### GOAL OF THE EXERCISE
Your answer should be every line of the entries that has the string "Тема" in it.

### DATA LISTING ###

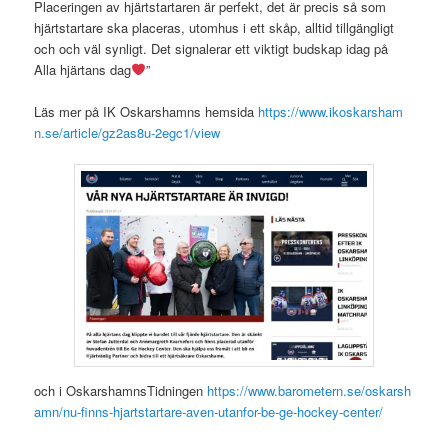
Placeringen av hjärtstartaren är perfekt, det är precis så som
hjärtstartare ska placeras, utomhus i ett skåp, alltid tillgängligt
och och väl synligt. Det signalerar ett viktigt budskap idag på
Alla hjärtans dag
”
Läs mer på IK Oskarshamns hemsida
https://www.ikoskarsham
n.se/article/gz2as8u-2egc1/view
och i OskarshamnsTidningen
https://www.barometern.se/oskarsh
amn/nu-finns-hjartstartare-aven-utanfor-be-ge-hockey-center/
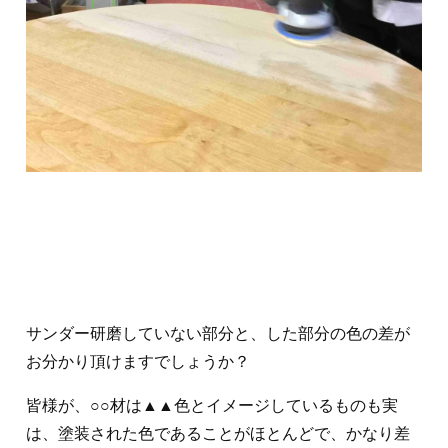
サンダー研磨していない部分と、した部分の色の差が
お分かり頂けますでしょうか？
皆様が、○○材は▲▲色とイメージしているものも実
は、塗装された色であることがほとんどで、かなり差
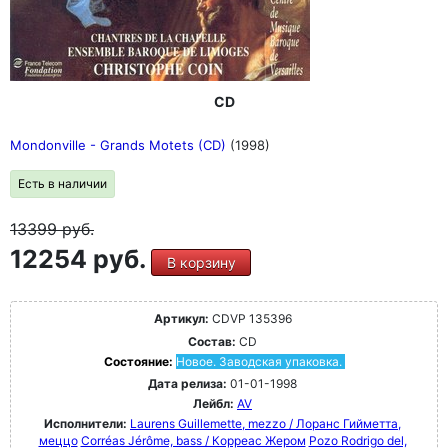
CD
Mondonville - Grands Motets (CD)
(1998)
Есть в наличии
13399
руб.
12254 руб.
В корзину
Артикул:
CDVP 135396
Состав:
CD
Состояние:
Новое. Заводская упаковка.
Дата релиза:
01-01-1998
Лейбл:
AV
Исполнители:
Laurens Guillemette, mezzo / Лоранс Гийметта,
меццо
Corréas Jérôme, bass / Корреас Жером
Pozo Rodrigo del,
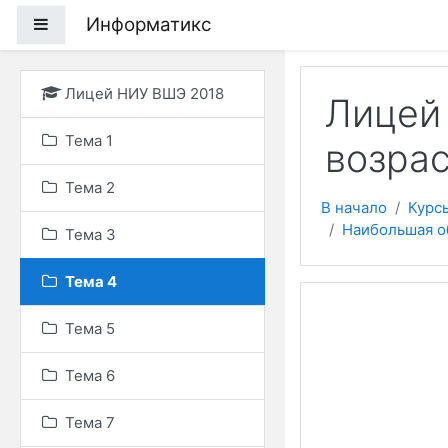
Перейти к основному
Информатикс
Боковая панель
Лицей НИУ ВШЭ 2018
Лицей
Тема 1
возра
Тема 2
В начало
Курс
Наибольшая о
Тема 3
Тема 4
Тема 5
Тема 6
Тема 7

###

### WRITTEN REPLY
Тема 1
Тема 2
Тема 3
Тема 4
Тема 5
Тема 6
Тема 7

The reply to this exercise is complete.